CrÃtica: Dream

Título original: Bi-Mong
Dirección: KIm Ki-Duk
Interpretación: Jo Odagiri, Na-Yeong Lee
Guión: Kim Ki-Duk
Productora: Kim Ki-Duk Films
¿Debo ir a verla? 



Sólo para devotos del cineasta y lo de los amores extremedamente autocomplacientes.
En varios fotogramas de las películas de Kim Ki-Duk sus personajes tallan sobre piedras palabras que los acabaran definiendo, generalmente esta misma escritura termina por volverse sobre el propio cuerpo en una automutilación que expresa la tortura a la que se han sometido. En el caso de Dream, donde el protagonista se martillea para evitar la llegada del sueño, esta flagelación tiene sentido precisamente porque se demostrará su futilidad una vez que la (anti)materia del sueño se haya hecho presente, es decir, una vez que el mundo de lo onírico nos redima de cualquier sufrimiento mediante su camino imposible.

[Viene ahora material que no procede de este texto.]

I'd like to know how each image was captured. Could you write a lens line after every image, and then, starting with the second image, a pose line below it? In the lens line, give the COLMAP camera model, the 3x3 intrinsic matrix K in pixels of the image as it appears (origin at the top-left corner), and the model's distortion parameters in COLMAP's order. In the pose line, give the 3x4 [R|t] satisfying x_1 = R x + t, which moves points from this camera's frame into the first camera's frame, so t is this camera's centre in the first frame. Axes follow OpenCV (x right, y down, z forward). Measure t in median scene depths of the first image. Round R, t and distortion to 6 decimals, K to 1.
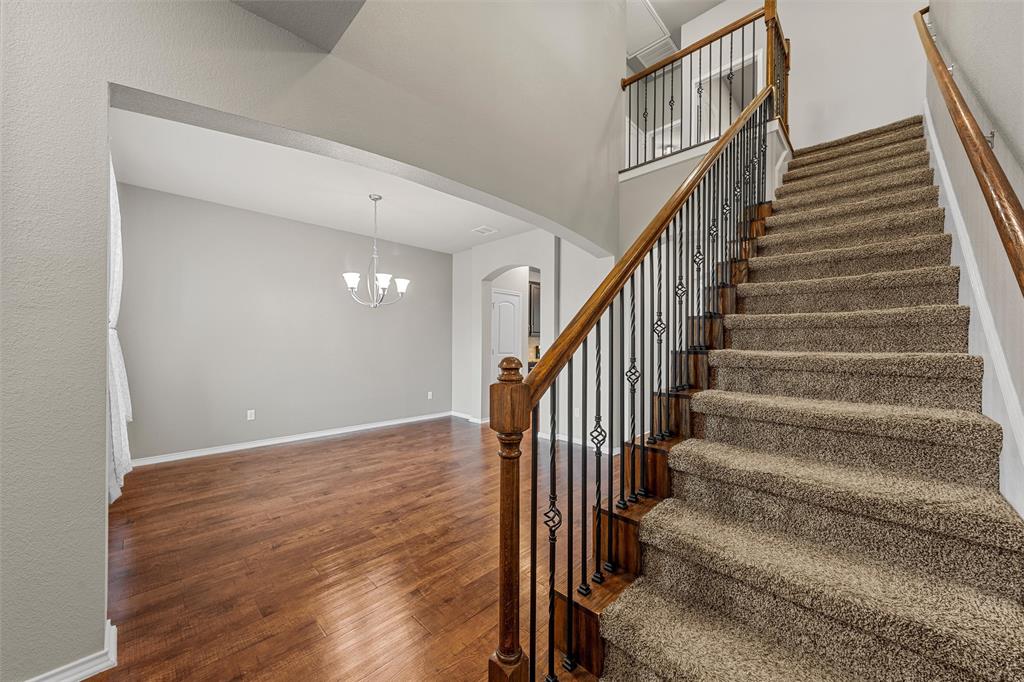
lens RADIAL K [[381.1, 0, 513.2], [0, 381.1, 344.8], [0, 0, 1]] dist [-0.000023, 0.000006]
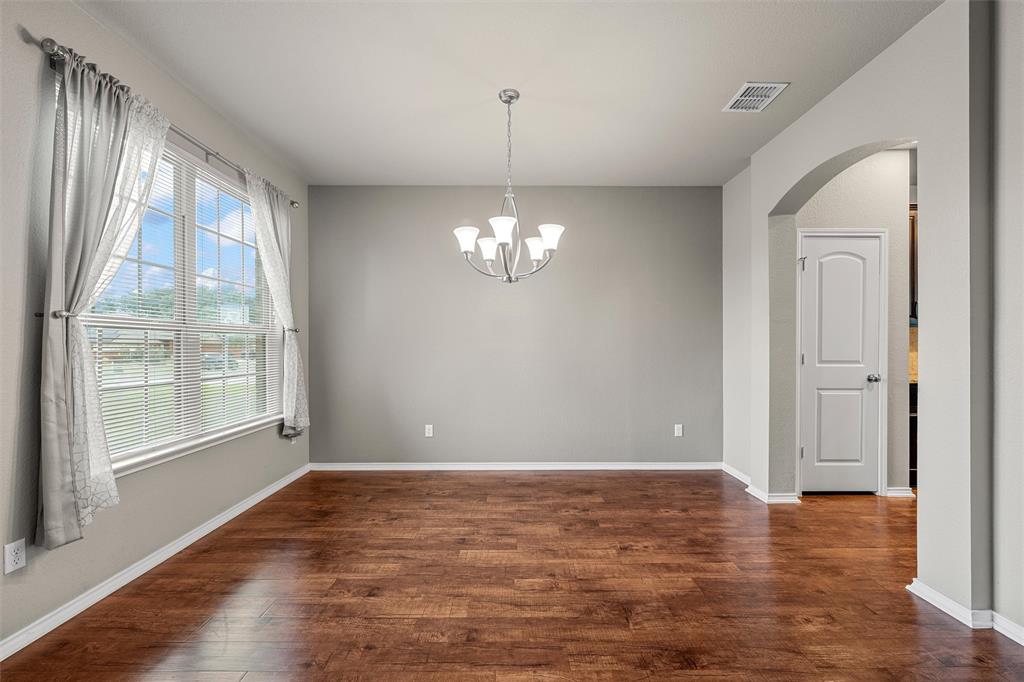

Con Dream Kim Ki-Duk ha mostrado el último recorrido que le quedaba a sus amores torturados y extremos, también pecaminosos, por andar: el de el sueño, como fuga de la pesadilla de la vigilia. Lo hace a través de una pose paradójica, mientras un amante duerme, el otro vive lo que este sueña. En este último trabajo del surcoreano ocurre lo que en muchas de sus cintas, aunque aquí en exceso, no sólo pululan las mismas pulsiones por sus historias, sino que casi se reconocen las mismas imágenes, como ecos de una larguísima filmografía que versa sobre el sufrimiento del amor. Si algo se le da bien al director de La isla es precisamente encontrar belleza en las múltiples, y bizarras, maneras de querer que hay en el mundo, aunque siempre se coloquen estas a un paso de lo sórdido, acentuado en el caso de su último trabajo de manera innecesaria.